The information hackers obtained and may have illegally traded on could have come from these filings.
The SEC has cautioned companies about what they put in test announcements. In a 2015 press release, the agency advised businesses seeking to raise money through crowdfunding not to include “confidential or personally identifiable information” in practice filings. Still, companies often don’t follow that advice, according to securities lawyers and corporate executives.
One person who frequently submitted test filings to Edgar said he can’t recall stripping out sensitive information. Another person said preliminary filings regularly include data that could move share prices, and are submitted so companies can engage in a back-and-forth with SEC staffers.
SEC spokesman Chris Carofine declined to comment on Edgar or the hack.

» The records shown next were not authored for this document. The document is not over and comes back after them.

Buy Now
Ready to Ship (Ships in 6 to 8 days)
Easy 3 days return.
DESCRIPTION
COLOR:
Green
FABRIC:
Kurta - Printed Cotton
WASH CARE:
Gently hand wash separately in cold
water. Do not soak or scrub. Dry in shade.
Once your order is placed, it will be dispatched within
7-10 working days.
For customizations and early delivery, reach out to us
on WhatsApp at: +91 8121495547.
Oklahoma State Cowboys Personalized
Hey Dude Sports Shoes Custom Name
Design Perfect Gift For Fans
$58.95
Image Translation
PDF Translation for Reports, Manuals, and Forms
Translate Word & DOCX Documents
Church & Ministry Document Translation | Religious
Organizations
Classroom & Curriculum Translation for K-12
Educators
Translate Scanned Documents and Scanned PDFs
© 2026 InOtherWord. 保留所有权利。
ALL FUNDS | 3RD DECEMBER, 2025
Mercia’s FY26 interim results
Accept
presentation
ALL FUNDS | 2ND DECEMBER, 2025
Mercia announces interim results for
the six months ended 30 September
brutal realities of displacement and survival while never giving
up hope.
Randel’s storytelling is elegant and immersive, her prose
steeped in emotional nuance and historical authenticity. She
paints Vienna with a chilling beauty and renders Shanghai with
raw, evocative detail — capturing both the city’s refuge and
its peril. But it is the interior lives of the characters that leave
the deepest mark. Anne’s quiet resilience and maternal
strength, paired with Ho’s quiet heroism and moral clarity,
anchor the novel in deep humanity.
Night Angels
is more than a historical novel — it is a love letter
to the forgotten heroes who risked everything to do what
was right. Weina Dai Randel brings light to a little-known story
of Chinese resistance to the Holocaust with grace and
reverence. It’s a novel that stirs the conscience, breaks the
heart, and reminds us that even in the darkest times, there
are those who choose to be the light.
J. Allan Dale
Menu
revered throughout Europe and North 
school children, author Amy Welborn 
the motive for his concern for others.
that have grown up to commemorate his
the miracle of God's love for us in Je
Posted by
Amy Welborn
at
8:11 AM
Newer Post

Questions about the scope of the breach remain unanswered. The SEC hasn’t said whether the intrusion was limited to Edgar’s test filing system, or if attackers merely used a vulnerability there to reach a bounty of additional records in the massive database. On average, people access 50 million-plus pages of disclosure documents through Edgar each day. It processes more than 1.7 million electronic filings each year.
There’s also a ton of confidential corporate data that the SEC houses. In addition to the publicly-accessible Edgar, the agency maintains a private repository that its officials can peruse, according to two people familiar with the matter who requested anonymity to discuss more sensitive SEC systems. The database is known as internal Edgar among the regulator’s staffers, one of the people said.

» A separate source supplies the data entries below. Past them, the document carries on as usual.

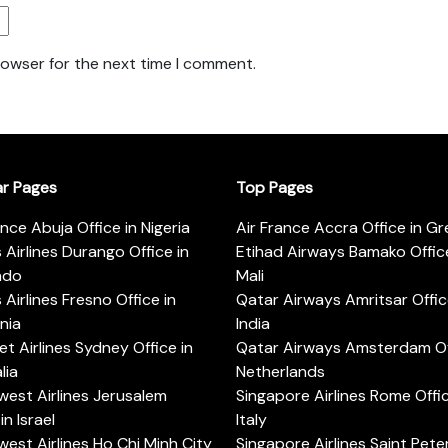
rowser for the next time I comment.
ar Pages
Top Pages
ance Abuja Office in Nigeria
Air France Accra Office in G
s Airlines Durango Office in
Etihad Airways Bamako Office
ado
Mali
s Airlines Fresno Office in
Qatar Airways Amritsar Offic
rnia
India
t Airlines Sydney Office in
Qatar Airways Amsterdam Off
lia
Netherlands
est Airlines Jerusalem
Singapore Airlines Rome Offic
in Israel
Italy
est Airlines Ho Chi Minh City
Singapore Airlines Saint Pet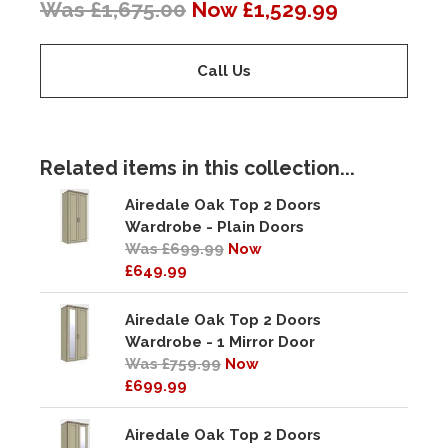
Was £1,675.00
Now £1,529.99
Call Us
Related items in this collection...
Airedale Oak Top 2 Doors
Wardrobe - Plain Doors
Was £699.99
Now
£649.99
Airedale Oak Top 2 Doors
Wardrobe - 1 Mirror Door
Was £759.99
Now
£699.99
Airedale Oak Top 2 Doors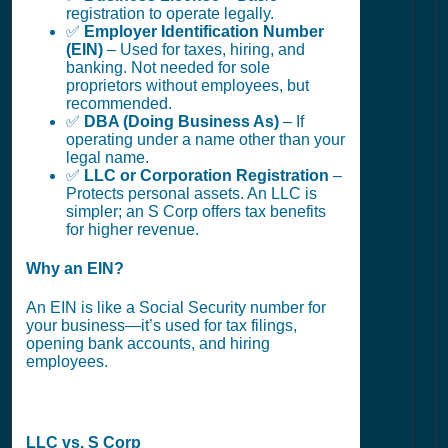
registration to operate legally.
✅
Employer Identification Number
(EIN)
– Used for taxes, hiring, and
banking. Not needed for sole
proprietors without employees, but
recommended.
✅
DBA (Doing Business As)
– If
operating under a name other than your
legal name.
✅
LLC or Corporation Registration
–
Protects personal assets. An LLC is
simpler; an S Corp offers tax benefits
for higher revenue.
Why an EIN?
An EIN is like a Social Security number for
your business—it’s used for tax filings,
opening bank accounts, and hiring
employees.
LLC vs. S Corp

The SEC has long considered Edgar to be a centerpiece of its mission of making sure corporations provide full and timely disclosure to investors. The regulator began experimenting with electronic filings in 1984, and within 10 years, it was mandating that public companies submit information in digital form through its Electronic Data Gathering, Analysis and Retrieval System, now universally known as Edgar.

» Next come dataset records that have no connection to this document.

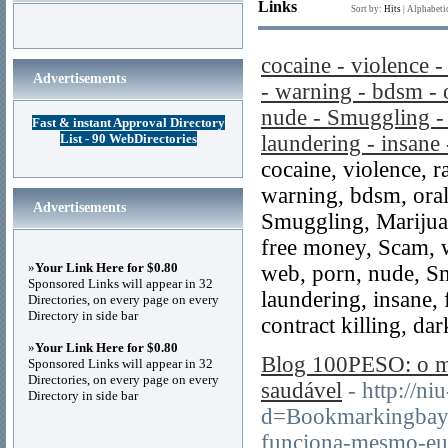
Links
Sort by:
Hits
|
Alphabeti
cocaine - violence 
Advertisements
- warning - bdsm - o
nude - Smuggling - 
Fast & instant Approval Directory
List - 90 WebDirectories
laundering - insane
cocaine, violence, 
warning, bdsm, oral
Advertisements
Smuggling, Marijuan
free money, Scam, w
»
Your Link Here for $0.80
web, porn, nude, Sm
Sponsored Links will appear in 32
laundering, insane,
Directories, on every page on every
Directory in side bar
contract killing, dar
»
Your Link Here for $0.80
Blog 100PESO: o me
Sponsored Links will appear in 32
Directories, on every page on every
saudável
- http://n
Directory in side bar
d=Bookmarkingbay
funciona-mesmo-eu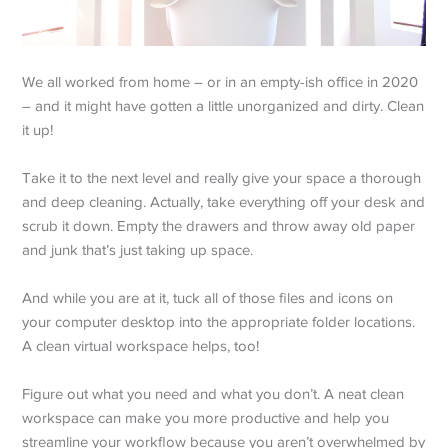
We all worked from home – or in an empty-ish office in 2020
– and it might have gotten a little unorganized and dirty. Clean
it up!
Take it to the next level and really give your space a thorough
and deep cleaning. Actually, take everything off your desk and
scrub it down. Empty the drawers and throw away old paper
and junk that’s just taking up space.
And while you are at it, tuck all of those files and icons on
your computer desktop into the appropriate folder locations.
A clean virtual workspace helps, too!
Figure out what you need and what you don’t. A neat clean
workspace can make you more productive and help you
streamline your workflow because you aren’t overwhelmed by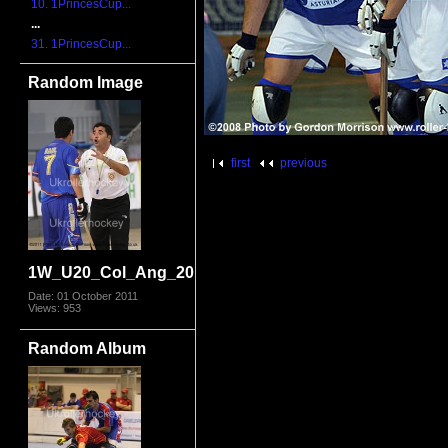
10. 1PrincesCup...
...
31. 1PrincesCup...
Random Image
first
previous
1W_U20_Col_Ang_2011_1766.jpg
Date: 01 October 2011
Views: 953
Random Album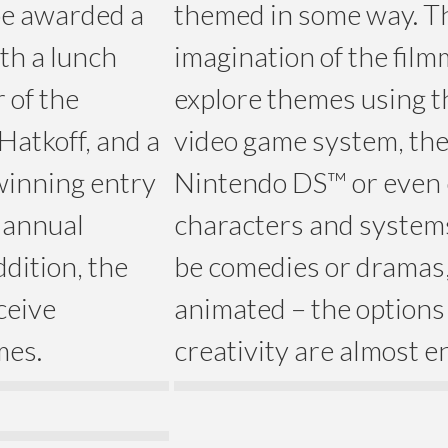
 be awarded a
themed in some way. The
th a lunch
imagination of the fil
 of the
explore themes using 
 Hatkoff, and a
video game system, th
 winning entry
Nintendo DS™ or even 
 annual
characters and systems
dition, the
be comedies or dramas, 
ceive
animated – the options
mes.
creativity are almost e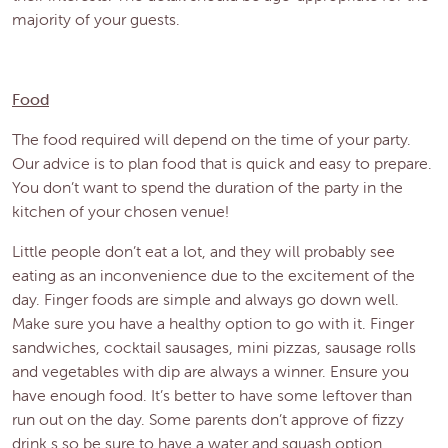
majority of your guests.
Food
The food required will depend on the time of your party.
Our advice is to plan food that is quick and easy to prepare.
You don’t want to spend the duration of the party in the
kitchen of your chosen venue!
Little people don’t eat a lot, and they will probably see
eating as an inconvenience due to the excitement of the
day. Finger foods are simple and always go down well.
Make sure you have a healthy option to go with it. Finger
sandwiches, cocktail sausages, mini pizzas, sausage rolls
and vegetables with dip are always a winner. Ensure you
have enough food. It’s better to have some leftover than
run out on the day. Some parents don’t approve of fizzy
drink,s so be sure to have a water and squash option.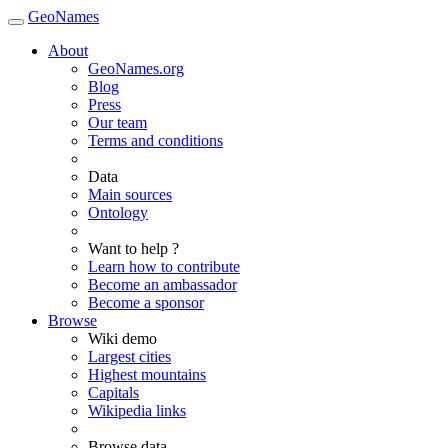
GeoNames
About
GeoNames.org
Blog
Press
Our team
Terms and conditions
Data
Main sources
Ontology
Want to help ?
Learn how to contribute
Become an ambassador
Become a sponsor
Browse
Wiki demo
Largest cities
Highest mountains
Capitals
Wikipedia links
Browse data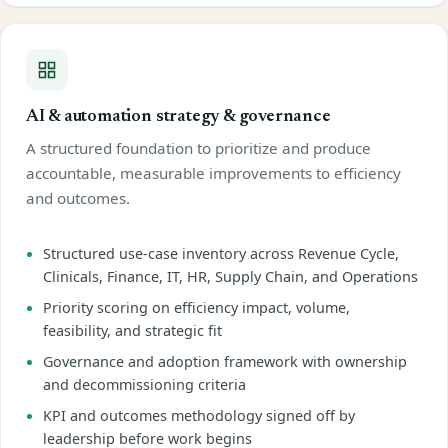
AI & automation strategy & governance
A structured foundation to prioritize and produce
accountable, measurable improvements to efficiency
and outcomes.
Structured use-case inventory across Revenue Cycle,
Clinicals, Finance, IT, HR, Supply Chain, and Operations
Priority scoring on efficiency impact, volume,
feasibility, and strategic fit
Governance and adoption framework with ownership
and decommissioning criteria
KPI and outcomes methodology signed off by
leadership before work begins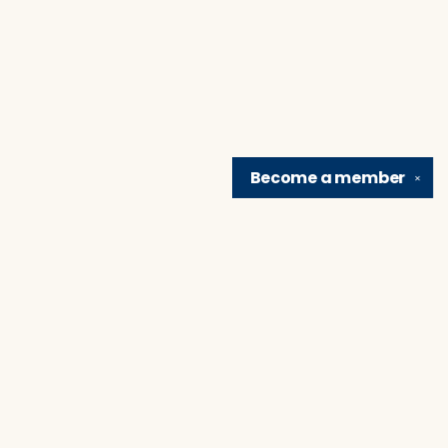
Become a
member
✕
Find us at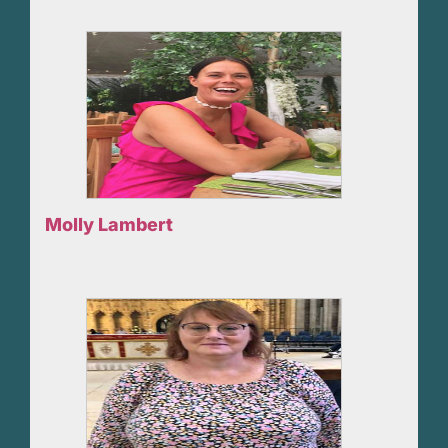
Molly Lambert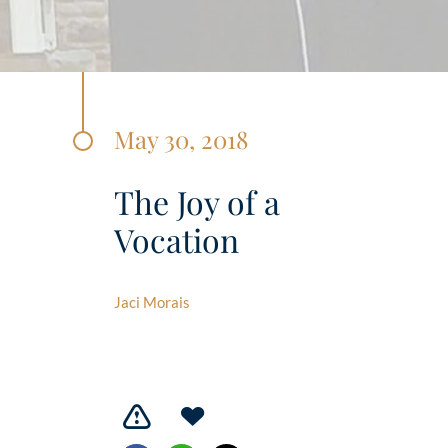
May 30, 2018
The Joy of a
Vocation
Jaci Morais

On Wall Street, Edgar is tracked with a laser focus. Traders sign up for data feeds to peruse new filings, using superfast computers to mine announcements and make instantaneous investment decisions.
But the SEC is now struggling to keep up with the deluge of information flowing through a database that was created more than two decades ago.
In 2016, the SEC began what it calls a multiphase effort to redesign Edgar. In a contract solicitation the agency put out that year, it said the repository had become “overly complex, expensive to operate and more difficult to efficiently evolve.”
The SEC also noted that over the past eight to 10 years “the number of filings made on Edgar has tripled, submission size has more than doubled and total data received has quadrupled.” The agency added that it used contractors to manage much of Edgar, including to “operate and monitor the system and maintain the hardware and software.”
The redesign is ongoing.
The SEC has drawn criticism from lawmakers for not closely vetting announcements made through Edgar. For instance, in May 2015, Nedko Nedev—a dual citizen of Bulgaria and the U.S.—issued a filing indicating that he was making an offer to buy Avon Products Inc. The cosmetics company’s shares jumped 20 percent before trading was halted.
The agency argues that the sheer volume of daily announcements would make it impossible to review everything, so it holds companies and individuals responsible for the accuracy of postings. Submitting false information can expose culprits to SEC civil penalties, and even criminal prosecution.
Edgar also drew scrutiny in 2014 when academics found some traders could get access to public filing data before it appeared on the SEC’s website. The researchers said that in some instances, investors who subscribed to feeds sold by an SEC contractor saw certain filings 10 seconds earlier.